Kenapa akses lebih luas ke game-game berkualitas ini penting? Karena standar ekspektasi kebanyakan pengguna bisa meningkat, yang akhirnya berimbas pada peningkatan kualitas buat para developer dan publisher (khususnya untuk platform mobile).
Tanpa Stadia, para gamer mobile mungkin masih harus menunggu lama sebelum mereka benar-benar bisa merasakan bagaimana sebuah game seharusnya diciptakan.
2. Menghemat pengeluaran untuk kebutuhan gaming
Selain itu, buat gamer console ataupun PC, mereka bisa menghemat pengeluaran untuk kebutuhan gaming mereka. Gamer console tak perlu lagi mengganti mesin gaming mereka setiap kali generasi baru keluar. Gamer PC pun tak perlu lagi mengganti jeroan setiap beberapa tahun sekali untuk memastikan game-nya tetap mampu berjalan minimal 60 fps.
Sayangnya, penghematan ini akan sangat relatif daya tariknya untuk masing-masing pengguna. Kenapa? Karena, meski kebutuhan atas komponen ataupun mesin gaming menurun, kebutuhan untuk koneksi internet yang sungguh dapat diandalkan (bukan yang hanya sekadar slogan) jadi meningkat drastis. Padahal ketersediaan produk komponen ataupun mesin gaming (console) di Indonesia jauh lebih baik ketimbang jaringan internet yang berkualitas.
Nanti kita akan bahas lebih detail lagi soal koneksi internet di bagian kelemahan dari Google Stadia.

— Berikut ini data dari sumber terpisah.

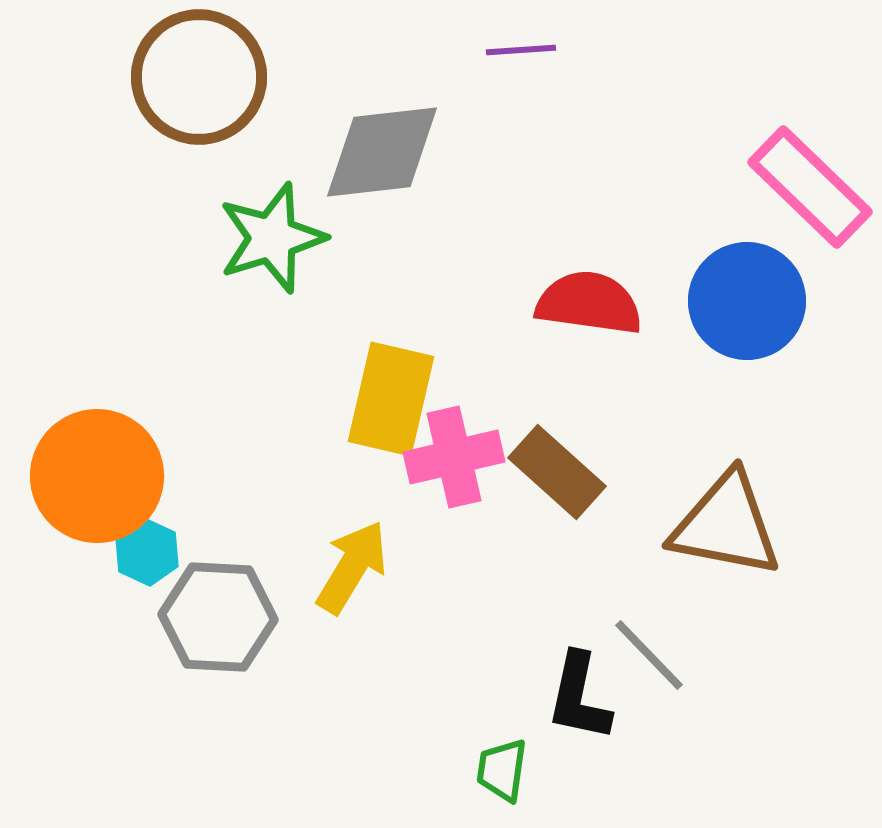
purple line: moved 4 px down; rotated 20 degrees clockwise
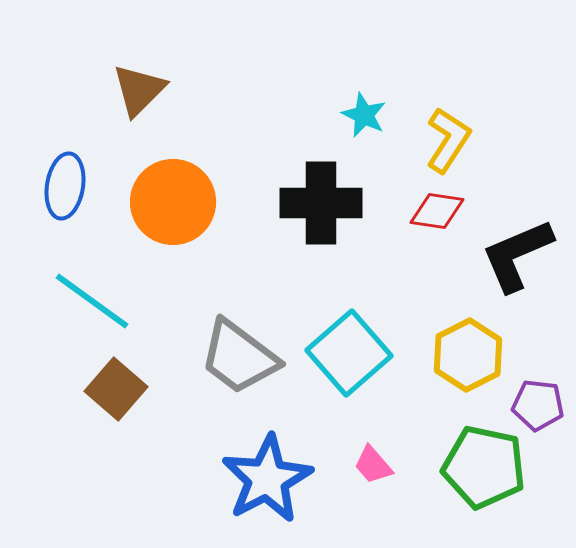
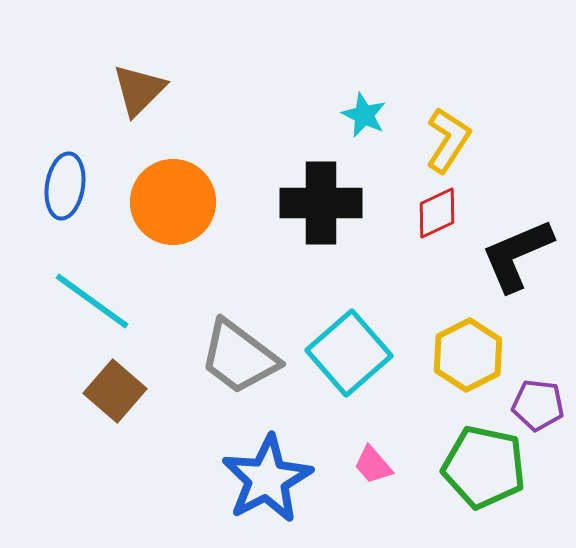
red diamond: moved 2 px down; rotated 34 degrees counterclockwise
brown square: moved 1 px left, 2 px down
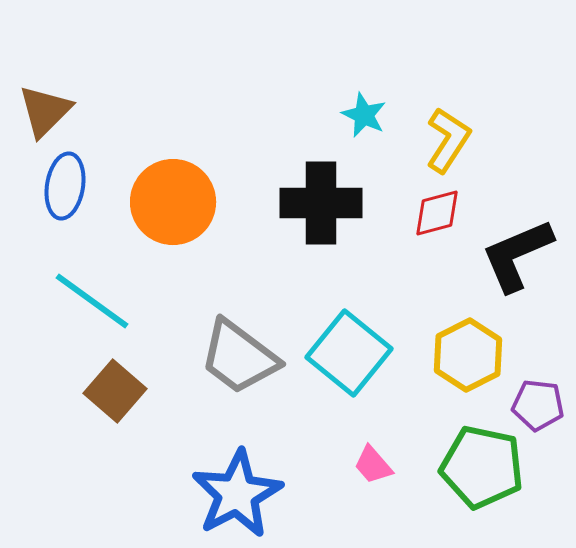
brown triangle: moved 94 px left, 21 px down
red diamond: rotated 10 degrees clockwise
cyan square: rotated 10 degrees counterclockwise
green pentagon: moved 2 px left
blue star: moved 30 px left, 15 px down
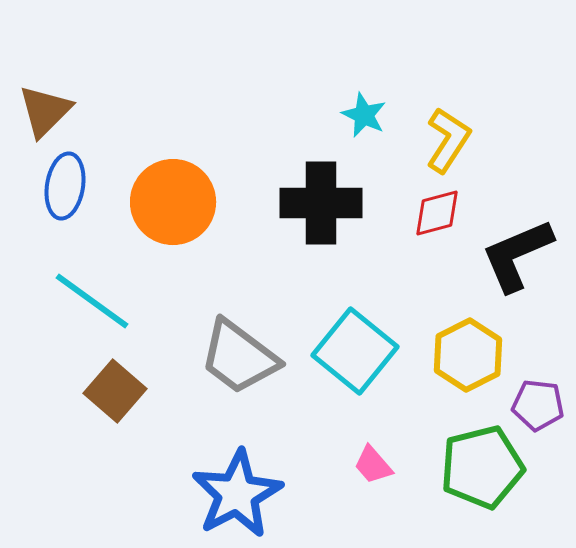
cyan square: moved 6 px right, 2 px up
green pentagon: rotated 26 degrees counterclockwise
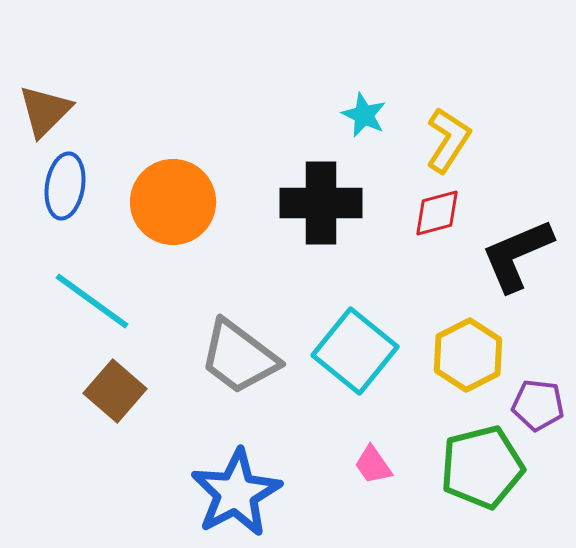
pink trapezoid: rotated 6 degrees clockwise
blue star: moved 1 px left, 1 px up
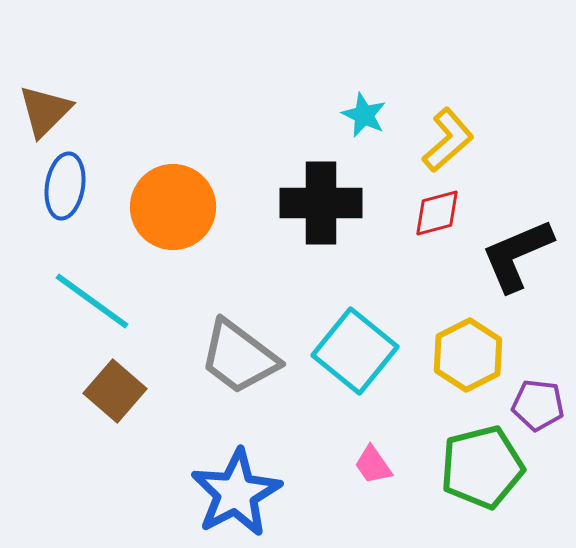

Selain soal 2 hal tadi, berhubung kita tak lagi dapat mengakses file game nya, ada 2 keunggulan lagi yang bisa ditawarkan oleh Stadia. Absennya akses pengguna ke file game nya mungkin memang kedengarannya lebih menguntungkan untuk para publisher ataupun developer karena bisa menurunkan angka pembajakan dan meminimalisir penggunaan cheat.
3. Menekan angka pembajakan game
Mari kita bahas soal pembajakan lebih dahulu. Hal ini mungkin sekilas hanya menguntungkan para publisher ataupun developer. Namun jika para pembuat game berkualitas mampu meraup keuntungan yang lebih besar lagi, gamers juga yang pada akhirnya berbahagia karena mungkin kisah tragis developer legendaris (seperti BioWare) yang menjual dirinya tak akan lagi terulang untuk yang lainnya.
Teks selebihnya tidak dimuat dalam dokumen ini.